- The Washington Times - Saturday, February 8, 2003

The Pentagon announced yesterday the creation of two boards to oversee an experimental anti-terrorism program designed to snoop on financial transactions.

The Bush administration hopes the dual committees, one internal and one an outside advisory panel, will blunt fierce attacks from Democrats and Republicans alike of Total Information Awareness. Critics say activating TIA will mark a massive government intrusion into the private lives of citizens.

"What were talking about is to give myself and the Department of Defense one more degree of confidence that were doing the right thing with the project," said Edward Aldridge, undersecretary of defense for acquisition, technology and logistics.

The Senate last month unanimously passed an amendment to the 2003 omnibus spending bill that blocks funding for TIA until the Pentagon assures that there will be no privacy violations.

"Were working with the Congress on their amendment," said Mr. Aldridge, who will be chairman of the internal committee. "We think we can probably come to a compromise that is acceptable to us."

TIA is trying to develop computer software that can analyze millions of financial and visa transactions, such as airline-ticket purchases and car rentals, and identify a pattern unique to international terrorists. Advocates say such a program could stop terrorists and save lives.

The September 11 terrorists, for example, completed hundreds of transactions to prepare to hijack four airliners and fly them into targets in New York and Washington.

But privacy advocates say such snooping would violate constitutional protections. Some want the Bush administration to cancel TIA, which is overseen by retired Navy Vice Adm. John Poindexter, a figure in the Iran-Contra scandal.

Instead, the Pentagon is setting up two boards. One, inside the Defense Department comprising senior civilian officials, will establish policies on how any TIA technologies would be transferred to law enforcement or intelligence agencies for their use.

The second, a federal advisory committee, has been appointed to advise Defense Secretary Donald H. Rumsfeld on how TIA proposals mesh with privacy laws.

The latter committees members are Newton Minow, director of the Annenberg Washington program and the Annenberg professor of communications law and policy at Northwestern University, as chairman; civil rights lawyer Floyd Abrams; corporate lawyer Zoe Baird, director of the Markel Foundation; Griffin Bell, former U.S. attorney general and appeals court judge; Gerhard Casper, president emeritus of Stanford University; William Coleman, former chairman and chief executive of BEA Systems Inc. applications and infrastructure company; and Lloyd Cutler, former White House counsel.

Mr. Aldridge yesterday refused to either commend or criticize TIA, which is under the Pentagons Defense Advanced Research Projects Agency.
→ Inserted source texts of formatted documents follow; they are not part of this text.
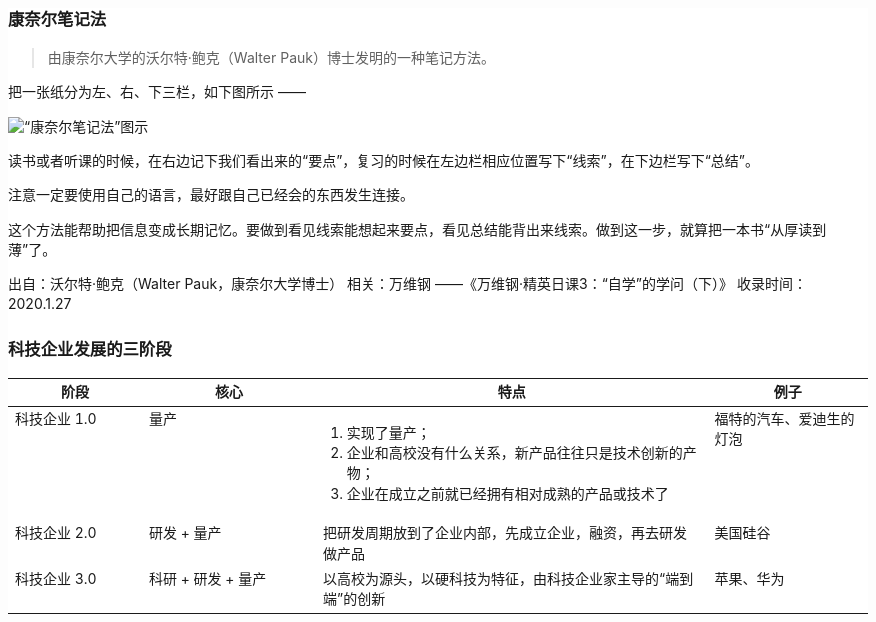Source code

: ### 康奈尔笔记法

> 由康奈尔大学的沃尔特·鲍克（Walter Pauk）博士发明的一种笔记方法。

把一张纸分为左、右、下三栏，如下图所示 ——

![“康奈尔笔记法”图示](http://static.sunyt.site/cornell-notes.jpg)

读书或者听课的时候，在右边记下我们看出来的“要点”，复习的时候在左边栏相应位置写下“线索”，在下边栏写下“总结”。

注意一定要使用自己的语言，最好跟自己已经会的东西发生连接。

这个方法能帮助把信息变成长期记忆。要做到看见线索能想起来要点，看见总结能背出来线索。做到这一步，就算把一本书“从厚读到薄”了。

出自：沃尔特·鲍克（Walter Pauk，康奈尔大学博士）
相关：万维钢 ——《万维钢·精英日课3：“自学”的学问（下）》
收录时间：2020.1.27

### 科技企业发展的三阶段

<table>
  <thead>
  <tr>
    <th style="min-width: 120px;">阶段</th>
    <th style="min-width: 160px;">核心</th>
    <th>特点</th>
    <th>例子</th>
  </tr>
  </thead>
  <tbody>
  <tr>
    <td>科技企业 1.0</td>
    <td>量产</td>
    <td>
      <ol>
        <li>实现了量产；</li>
        <li>企业和高校没有什么关系，新产品往往只是技术创新的产物；</li>
        <li>企业在成立之前就已经拥有相对成熟的产品或技术了</li>
      </ol>
    </td>
    <td>福特的汽车、爱迪生的灯泡</td>
  </tr>
  <tr>
    <td>科技企业 2.0</td>
    <td>研发 + 量产</td>
    <td>把研发周期放到了企业内部，先成立企业，融资，再去研发做产品</td>
    <td>美国硅谷</td>
  </tr>
  <tr>
    <td>科技企业 3.0</td>
    <td>科研 + 研发 + 量产</td>
    <td>以高校为源头，以硬科技为特征，由科技企业家主导的“端到端”的创新</td>
    <td>苹果、华为</td>
  </tr>
  </tbody>
</table>

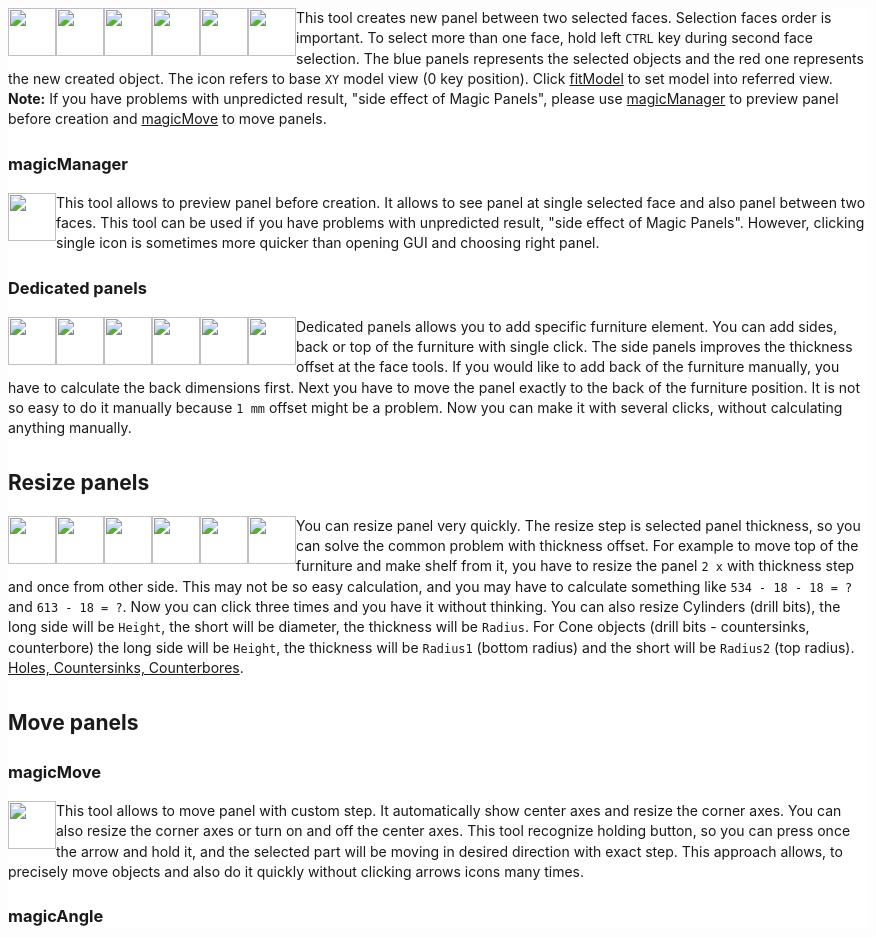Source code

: <img align="left" width="48" height="48" src="https://raw.githubusercontent.com/dprojects/Woodworking/master/Icons/panelBetweenXY.png"> <img align="left" width="48" height="48" src="https://raw.githubusercontent.com/dprojects/Woodworking/master/Icons/panelBetweenYX.png"> <img align="left" width="48" height="48" src="https://raw.githubusercontent.com/dprojects/Woodworking/master/Icons/panelBetweenXZ.png"> <img align="left" width="48" height="48" src="https://raw.githubusercontent.com/dprojects/Woodworking/master/Icons/panelBetweenZX.png"> <img align="left" width="48" height="48" src="https://raw.githubusercontent.com/dprojects/Woodworking/master/Icons/panelBetweenYZ.png"> <img align="left" width="48" height="48" src="https://raw.githubusercontent.com/dprojects/Woodworking/master/Icons/panelBetweenZY.png"> This tool creates new panel between two selected faces. Selection faces order is important. To select more than one face, hold left `CTRL` key during second face selection. The blue panels represents the selected objects and the red one represents the new created object. The icon refers to base `XY` model view (0 key position). Click [fitModel](#fitmodel) to set model into referred view. **Note:** If you have problems with unpredicted result, "side effect of Magic Panels", please use [magicManager](#magicmanager) to preview panel before creation and [magicMove](#magicmove) to move panels.

### magicManager

<img align="left" width="48" height="48" src="https://raw.githubusercontent.com/dprojects/Woodworking/master/Icons/magicManager.png"> This tool allows to preview panel before creation. It allows to see panel at single selected face and also panel between two faces. This tool can be used if you have problems with unpredicted result, "side effect of Magic Panels". However, clicking single icon is sometimes more quicker than opening GUI and choosing right panel.

### Dedicated panels

<img align="left" width="48" height="48" src="https://raw.githubusercontent.com/dprojects/Woodworking/master/Icons/panelSideLeft.png"> <img align="left" width="48" height="48" src="https://raw.githubusercontent.com/dprojects/Woodworking/master/Icons/panelSideRight.png"> <img align="left" width="48" height="48" src="https://raw.githubusercontent.com/dprojects/Woodworking/master/Icons/panelSideLeftUP.png"> <img align="left" width="48" height="48" src="https://raw.githubusercontent.com/dprojects/Woodworking/master/Icons/panelSideRightUP.png"> <img align="left" width="48" height="48" src="https://raw.githubusercontent.com/dprojects/Woodworking/master/Icons/panelBackOut.png"> <img align="left" width="48" height="48" src="https://raw.githubusercontent.com/dprojects/Woodworking/master/Icons/panelCoverXY.png"> Dedicated panels allows you to add specific furniture element. You can add sides, back or top of the furniture with single click. The side panels improves the thickness offset at the face tools. If you would like to add back of the furniture manually, you have to calculate the back dimensions first. Next you have to move the panel exactly to the back of the furniture position. It is not so easy to do it manually because `1 mm` offset might be a problem. Now you can make it with several clicks, without calculating anything manually.

## Resize panels

<img align="left" width="48" height="48" src="https://raw.githubusercontent.com/dprojects/Woodworking/master/Icons/panelResize1.png"> <img align="left" width="48" height="48" src="https://raw.githubusercontent.com/dprojects/Woodworking/master/Icons/panelResize2.png"> <img align="left" width="48" height="48" src="https://raw.githubusercontent.com/dprojects/Woodworking/master/Icons/panelResize3.png"> <img align="left" width="48" height="48" src="https://raw.githubusercontent.com/dprojects/Woodworking/master/Icons/panelResize4.png"> <img align="left" width="48" height="48" src="https://raw.githubusercontent.com/dprojects/Woodworking/master/Icons/panelResize5.png"> <img align="left" width="48" height="48" src="https://raw.githubusercontent.com/dprojects/Woodworking/master/Icons/panelResize6.png"> You can resize panel very quickly. The resize step is selected panel thickness, so you can solve the common problem with thickness offset. For example to move top of the furniture and make shelf from it, you have to resize the panel `2 x` with thickness step and once from other side. This may not be so easy calculation, and you may have to calculate something like `534 - 18 - 18 = ?` and `613 - 18 = ?`. Now you can click three times and you have it without thinking. You can also resize Cylinders (drill bits), the long side will be `Height`, the short will be diameter, the thickness will be `Radius`. For Cone objects (drill bits - countersinks, counterbore) the long side will be `Height`, the thickness will be `Radius1` (bottom radius) and the short will be `Radius2` (top radius). [Holes, Countersinks, Counterbores](#holes-countersinks-counterbores).

## Move panels

### magicMove

<img align="left" width="48" height="48" src="https://raw.githubusercontent.com/dprojects/Woodworking/master/Icons/magicMove.png"> This tool allows to move panel with custom step. It automatically show center axes and resize the corner axes. You can also resize the corner axes or turn on and off the center axes. This tool recognize holding button, so you can press once the arrow and hold it, and the selected part will be moving in desired direction with exact step. This approach allows, to precisely move objects and also do it quickly without clicking arrows icons many times.

### magicAngle
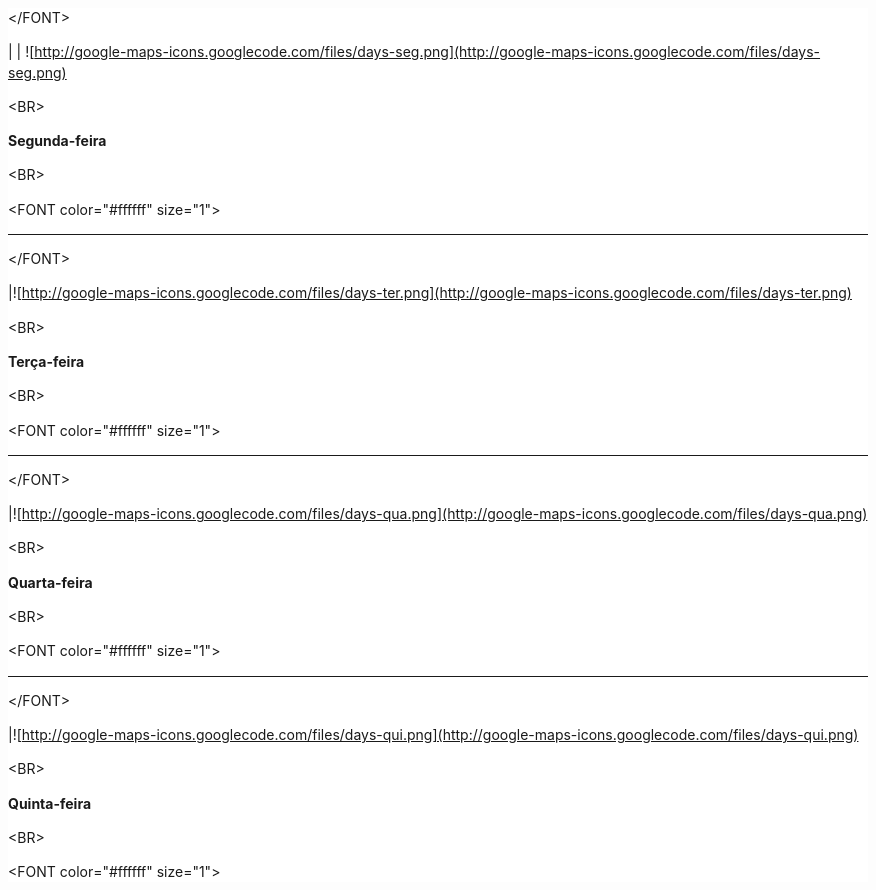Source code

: &lt;/FONT&gt;

|
| ![http://google-maps-icons.googlecode.com/files/days-seg.png](http://google-maps-icons.googlecode.com/files/days-seg.png) 

&lt;BR&gt;

**Segunda-feira**

&lt;BR&gt;



&lt;FONT color="#ffffff" size="1"&gt;

---------------------------

&lt;/FONT&gt;

|![http://google-maps-icons.googlecode.com/files/days-ter.png](http://google-maps-icons.googlecode.com/files/days-ter.png) 

&lt;BR&gt;

**Terça-feira**

&lt;BR&gt;



&lt;FONT color="#ffffff" size="1"&gt;

---------------------------

&lt;/FONT&gt;

|![http://google-maps-icons.googlecode.com/files/days-qua.png](http://google-maps-icons.googlecode.com/files/days-qua.png) 

&lt;BR&gt;

**Quarta-feira**

&lt;BR&gt;



&lt;FONT color="#ffffff" size="1"&gt;

---------------------------

&lt;/FONT&gt;

|![http://google-maps-icons.googlecode.com/files/days-qui.png](http://google-maps-icons.googlecode.com/files/days-qui.png) 

&lt;BR&gt;

**Quinta-feira**

&lt;BR&gt;



&lt;FONT color="#ffffff" size="1"&gt;
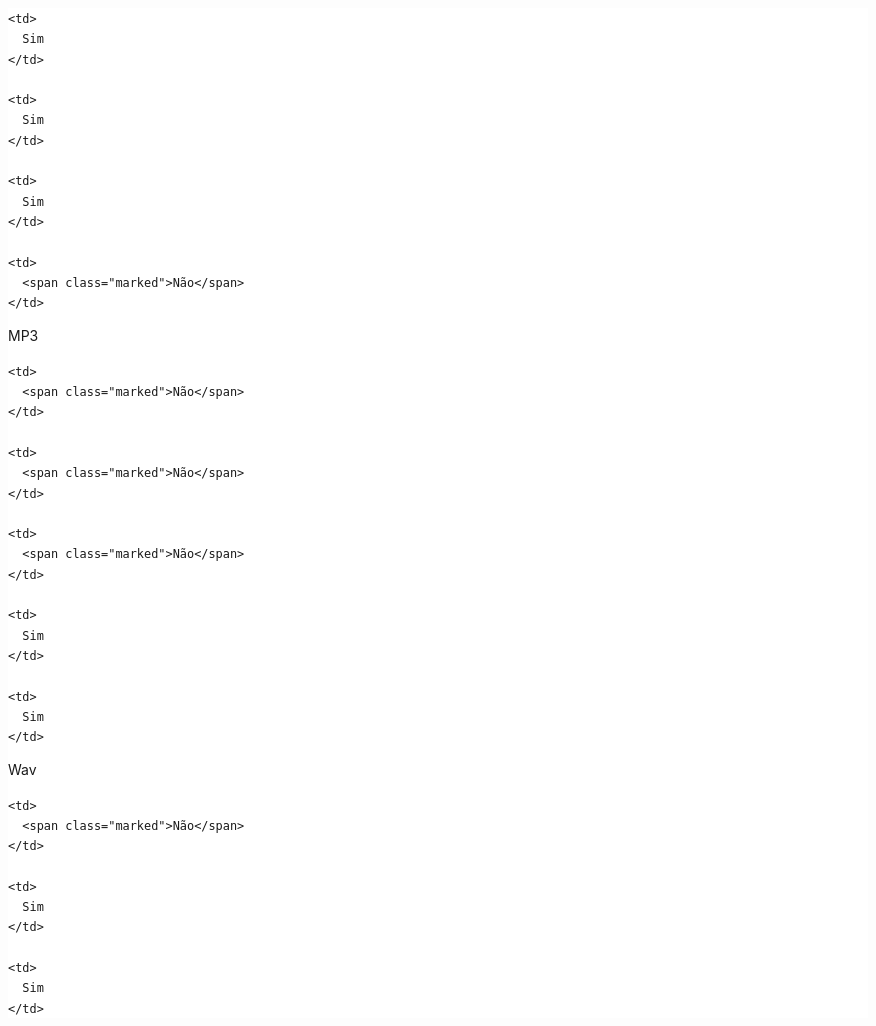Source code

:     <td>
      Sim
    </td>
    
    <td>
      Sim
    </td>
    
    <td>
      Sim
    </td>
    
    <td>
      <span class="marked">Não</span>
    </td>
  </tr>
  
  <tr>
    <td>
      MP3
    </td>
    
    <td>
      <span class="marked">Não</span>
    </td>
    
    <td>
      <span class="marked">Não</span>
    </td>
    
    <td>
      <span class="marked">Não</span>
    </td>
    
    <td>
      Sim
    </td>
    
    <td>
      Sim
    </td>
  </tr>
  
  <tr>
    <td>
      Wav
    </td>
    
    <td>
      <span class="marked">Não</span>
    </td>
    
    <td>
      Sim
    </td>
    
    <td>
      Sim
    </td>
    
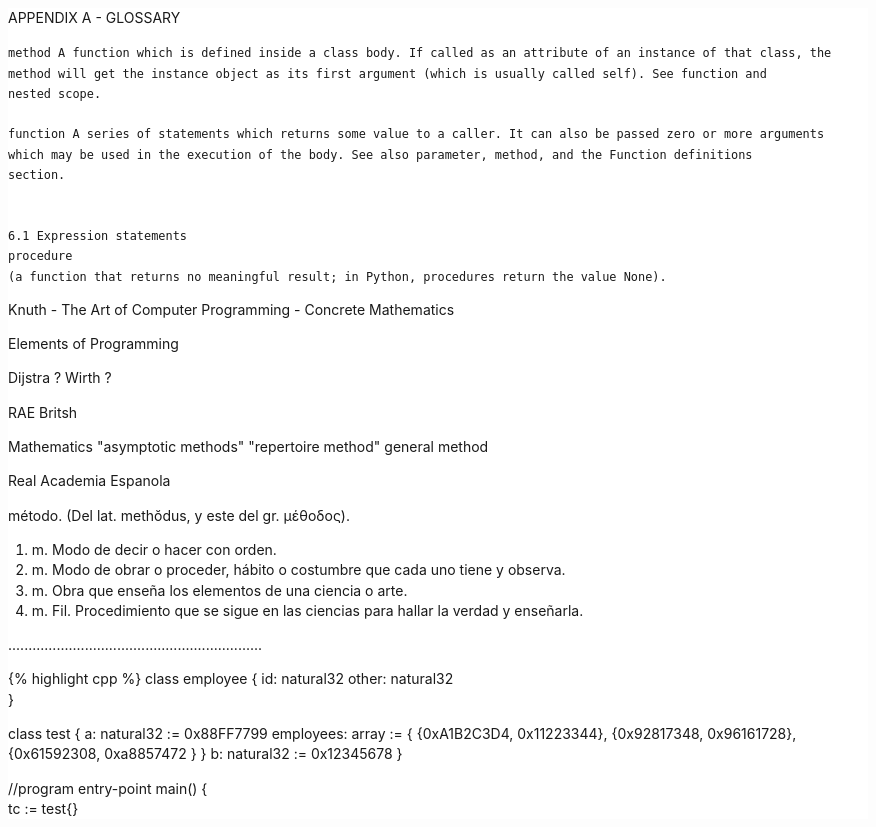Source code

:   APPENDIX A - GLOSSARY

    method A function which is defined inside a class body. If called as an attribute of an instance of that class, the
    method will get the instance object as its first argument (which is usually called self). See function and
    nested scope.

    function A series of statements which returns some value to a caller. It can also be passed zero or more arguments
    which may be used in the execution of the body. See also parameter, method, and the Function definitions
    section.  


    6.1 Expression statements
    procedure
    (a function that returns no meaningful result; in Python, procedures return the value None).


Knuth - The Art of Computer Programming
      - Concrete Mathematics

Elements of Programming

Dijstra ?
Wirth ?


RAE
Britsh


Mathematics
  "asymptotic methods"
  "repertoire method"
  general method









Real Academia Espanola

  método.
  (Del lat. methŏdus, y este del gr. μέθοδος).
  1. m. Modo de decir o hacer con orden.
  2. m. Modo de obrar o proceder, hábito o costumbre que cada uno tiene y observa.
  3. m. Obra que enseña los elementos de una ciencia o arte.
  4. m. Fil. Procedimiento que se sigue en las ciencias para hallar la verdad y enseñarla.
  



...............................................................

{% highlight cpp %}
class employee {
  id: natural32
  other: natural32	
}

class test {
  a: natural32 := 0x88FF7799
  employees: array<employee> := { {0xA1B2C3D4, 0x11223344}, 
                                  {0x92817348, 0x96161728}, 
                                  {0x61592308, 0xa8857472 } }
  b: natural32 := 0x12345678
}

//program entry-point
main() {	
  tc := test{}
"I really dont want to debate the merits of TIA," he said at a Pentagon news conference.

Adm. Poindexter has given several speeches on TIA but refused press interviews. The Pentagon issued its first statement yesterday defending Adm. Poindexters research.

"TIA does not plan to create a gigantic database," the Pentagon said. "Further, TIA has not ever collected or gathered and is not now collecting or gathering any intelligence information. This is and will continue to be the responsibility of the U.S. foreign intelligence/counterintelligence agencies, which operate under various legal and policy restrictions with congressional oversight."

Adm. Poindexter is spending $10 million in this years defense budget on TIA that was already approved by Congress. President Bush has asked lawmakers to double the amount to $20 million in fiscal 2004.

A TIA spokeswoman has said that if the program develops usable software, it will transfer the technology to agencies that then must abide by federal privacy laws. TIA is using fabricated data to test the software.

Mr. Aldridge said his committee will ensure that "if the technology is, in fact, successful weve got the right protocols to transfer that with all the necessary provisions of privacy and things that give us the confidence, supplemented by the external board, which will also review this, and to give us additional confidence that were doing the right thing."

Ralph G. Neas, president of the liberal People for the American Way, said Congress should still enact the Senates amendment.

"This administrations flagrant willingness to trample on citizens civil liberties in the name of fighting terrorism should make us skeptical of relying on the administration to police itself," Mr. Neas said.

"The decision to create Pentagon oversight boards is a welcome recognition that there are serious privacy concerns with the Total Information Awareness program. But advisory boards cannot be considered a substitute for real congressional oversight."